Visitare i villaggi Dogon significa entrare nel mistero di questo popolo e della sua cultura tramandata gelosamente senza lasciare alcuna traccia scritta. E' senza dubbio un'esperienza dai vasti contenuti culturali ed umani che, da sola, può tranquillamente rappresentare il clou di un viaggio in Mali.
In più, al centro della grande ansa formata dal Niger (fra i villaggi di Bandiagara e Hombori - circa 1200 km dalla capitale Bamako), in una regione semidesertica ricoperta da una secca savana, compaiono all'improvviso come fantasmi, immersi in una dorata foschia, pareti alte fino a 600 metri: sono le “Dolomiti” del Mali.
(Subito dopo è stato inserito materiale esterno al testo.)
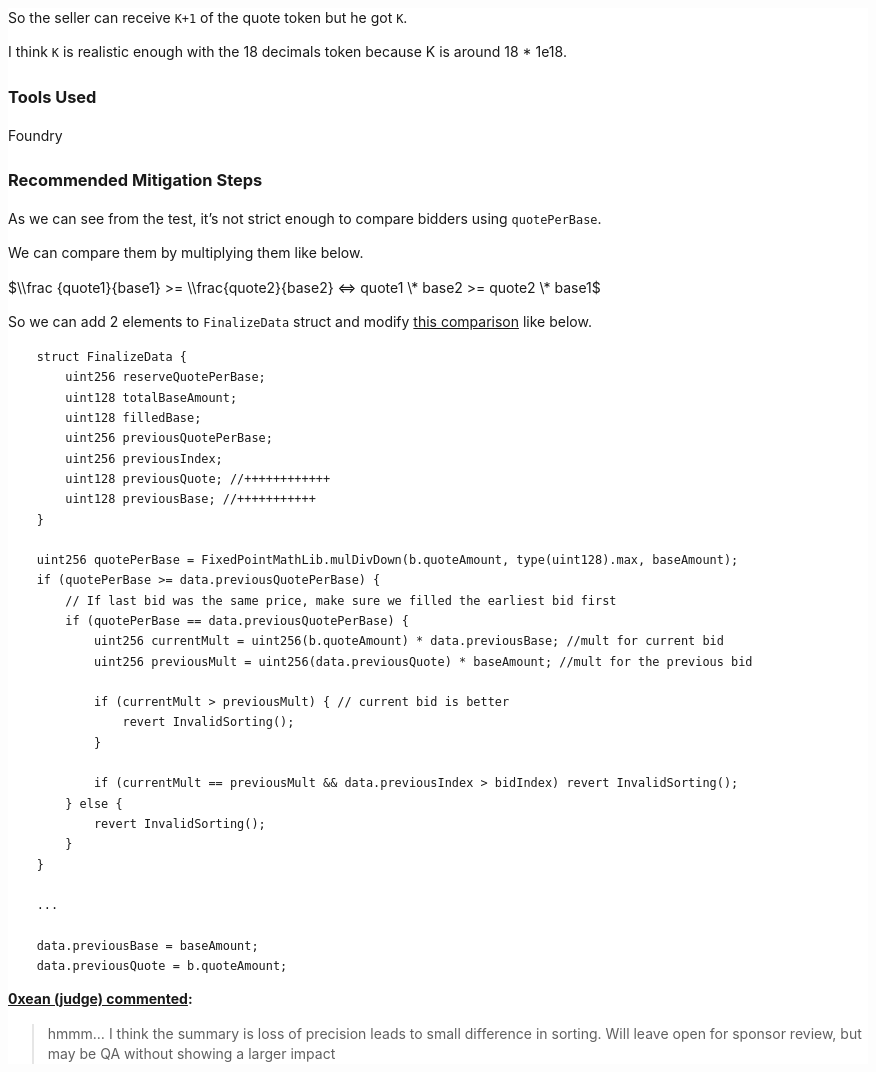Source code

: So the seller can receive `K+1` of the quote token but he got `K`.

I think `K` is realistic enough with the 18 decimals token because K is around 18 \* 1e18.

### [](#tools-used-2)Tools Used

Foundry

### [](#recommended-mitigation-steps-4)Recommended Mitigation Steps

As we can see from the test, it’s not strict enough to compare bidders using `quotePerBase`.

We can compare them by multiplying them like below.

$\\frac {quote1}{base1} >= \\frac{quote2}{base2} <=> quote1 \* base2 >= quote2 \* base1$

So we can add 2 elements to `FinalizeData` struct and modify [this comparison](https://github.com/code-423n4/2022-11-size/blob/706a77e585d0852eae6ba0dca73dc73eb37f8fb6/src/SizeSealed.sol#L269-L277) like below.

        struct FinalizeData {
            uint256 reserveQuotePerBase;
            uint128 totalBaseAmount;
            uint128 filledBase;
            uint256 previousQuotePerBase;
            uint256 previousIndex;
            uint128 previousQuote; //++++++++++++
            uint128 previousBase; //+++++++++++
        }

        uint256 quotePerBase = FixedPointMathLib.mulDivDown(b.quoteAmount, type(uint128).max, baseAmount);
        if (quotePerBase >= data.previousQuotePerBase) {
            // If last bid was the same price, make sure we filled the earliest bid first
            if (quotePerBase == data.previousQuotePerBase) {
                uint256 currentMult = uint256(b.quoteAmount) * data.previousBase; //mult for current bid
                uint256 previousMult = uint256(data.previousQuote) * baseAmount; //mult for the previous bid
    
                if (currentMult > previousMult) { // current bid is better
                    revert InvalidSorting();    
                }
    
                if (currentMult == previousMult && data.previousIndex > bidIndex) revert InvalidSorting();
            } else {
                revert InvalidSorting();
            }
        }
    
        ...
    
        data.previousBase = baseAmount;
        data.previousQuote = b.quoteAmount;

**[0xean (judge) commented](https://github.com/code-423n4/2022-11-size-findings/issues/97#issuecomment-1309172738):**

> hmmm… I think the summary is loss of precision leads to small difference in sorting. Will leave open for sponsor review, but may be QA without showing a larger impact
L'erosione ha scolpito nella roccia, attraverso un millenario lavoro, monumenti naturali singolari e grandiosi: compatte muraglie, massicci altipiani, aeree guglie, possenti ed eleganti pilastri. Inconfondibili il grosso blocco dell'Hombori Tondo disteso al sole come un animale pietrificato e le cinque guglie giallo-ocra della “Main de Fatma”.
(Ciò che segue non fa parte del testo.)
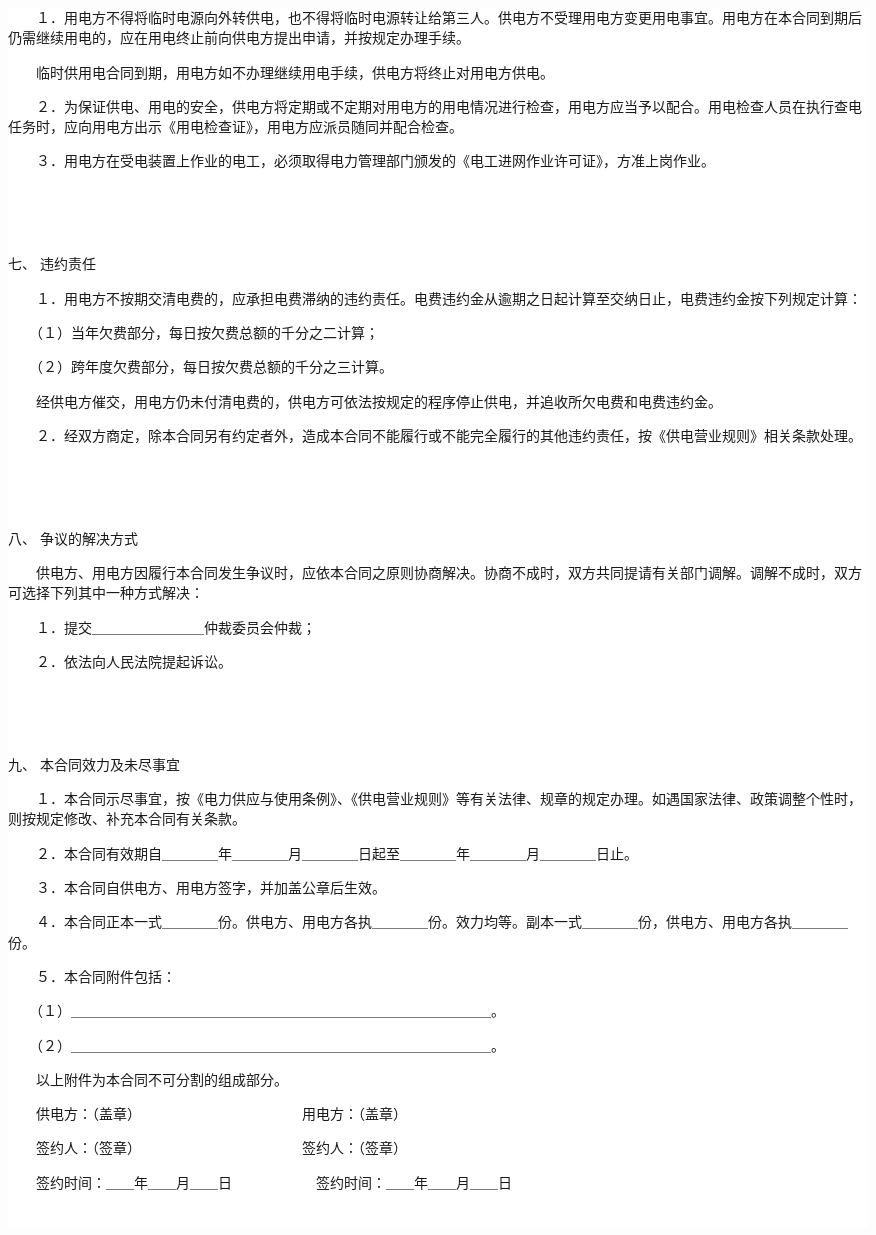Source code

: 　　１．用电方不得将临时电源向外转供电，也不得将临时电源转让给第三人。供电方不受理用电方变更用电事宜。用电方在本合同到期后仍需继续用电的，应在用电终止前向供电方提出申请，并按规定办理手续。

　　临时供用电合同到期，用电方如不办理继续用电手续，供电方将终止对用电方供电。

　　２．为保证供电、用电的安全，供电方将定期或不定期对用电方的用电情况进行检查，用电方应当予以配合。用电检查人员在执行查电任务时，应向用电方出示《用电检查证》，用电方应派员随同并配合检查。

　　３．用电方在受电装置上作业的电工，必须取得电力管理部门颁发的《电工进网作业许可证》，方准上岗作业。

　　

　　

七、
违约责任

　　１．用电方不按期交清电费的，应承担电费滞纳的违约责任。电费违约金从逾期之日起计算至交纳日止，电费违约金按下列规定计算：

　　（１）当年欠费部分，每日按欠费总额的千分之二计算；

　　（２）跨年度欠费部分，每日按欠费总额的千分之三计算。

　　经供电方催交，用电方仍未付清电费的，供电方可依法按规定的程序停止供电，并追收所欠电费和电费违约金。

　　２．经双方商定，除本合同另有约定者外，造成本合同不能履行或不能完全履行的其他违约责任，按《供电营业规则》相关条款处理。

　　

　　

八、
争议的解决方式

　　供电方、用电方因履行本合同发生争议时，应依本合同之原则协商解决。协商不成时，双方共同提请有关部门调解。调解不成时，双方可选择下列其中一种方式解决：

　　１．提交＿＿＿＿＿＿＿＿仲裁委员会仲裁；

　　２．依法向人民法院提起诉讼。

　　

　　

九、
本合同效力及未尽事宜

　　１．本合同示尽事宜，按《电力供应与使用条例》、《供电营业规则》等有关法律、规章的规定办理。如遇国家法律、政策调整个性时，则按规定修改、补充本合同有关条款。

　　２．本合同有效期自＿＿＿＿年＿＿＿＿月＿＿＿＿日起至＿＿＿＿年＿＿＿＿月＿＿＿＿日止。

　　３．本合同自供电方、用电方签字，并加盖公章后生效。

　　４．本合同正本一式＿＿＿＿份。供电方、用电方各执＿＿＿＿份。效力均等。副本一式＿＿＿＿份，供电方、用电方各执＿＿＿＿份。

　　５．本合同附件包括：

　　（１）＿＿＿＿＿＿＿＿＿＿＿＿＿＿＿＿＿＿＿＿＿＿＿＿＿＿＿＿＿＿。

　　（２）＿＿＿＿＿＿＿＿＿＿＿＿＿＿＿＿＿＿＿＿＿＿＿＿＿＿＿＿＿＿。

　　以上附件为本合同不可分割的组成部分。

　　供电方：（盖章）　　　　　　　　　　　　用电方：（盖章）　　

　　签约人：（签章）　　　　　　　　　　　　签约人：（签章）　　

　　签约时间：＿＿年＿＿月＿＿日　　　　　　签约时间：＿＿年＿＿月＿＿日

　　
L'esplorazione di questo massiccio è relativamente recente; se si omettono le antichissime ed incomprensibili (considerate le difficoltà) salite, riuscite agli autoctoni, di cui sono state ritrovate le tracce sulle cime dell'Hombori Tondo e del Suri Tondo, le prime isolate ascensioni, sono state realizzate da alpinisti europei verso il 1920 (Hombori Tondo), mentre la prima spedizione importante in questa regione è senza dubbio quella spagnola del 1975. Da allora numerosi sono gli itinerari, spesso estremamente difficili, realizzati sulle cime più rilevanti da arrampicatori francesi e spagnoli (scarsa fino ad ora la presenza italiana). Tantissime restano però le possibilità, non solo in nuovi itinerari, ma anche in salite di cime ancora vergini, sia nel massiccio del Barkoussou (fra la Main de Fatma e l'Hombori Tondo), sia sulle innumerevoli guglie che si trovano lungo la strada che da Douentza porta a Hombori. La roccia compatta e solidissima si presta perfettamente all'arrampicata che si svolge prevalentemente su lisce placche e su grandi sistemi di fessure. Verticalità e solidità della roccia rendono le salite entusiasmanti, aeree ed atletiche, a volte faticosissime a causa anche dell'elevata temperatura.
In questo ‘eden’ alpinistico, nel novembre del 1992, ho effettuato con un gruppo di amici un interessante trekking alpinistico. Nei cinque giorni operativi, inseriti nella dimensione africana della vita, del tempo e dello spazio, abbiamo realizzato la terza ripetizione e prima italiana di un entusiasmante e stupendo itinerario sul Kaga Tondo (via “Vuelva Usted Manana” - S. Campillo e F. Levi, 1988/89; disl. 450 m; diff. ED, 6b - A2e) e l'apertura di un nuovo itinerario su una cima, non ancora salita, sul massiccio del Naama.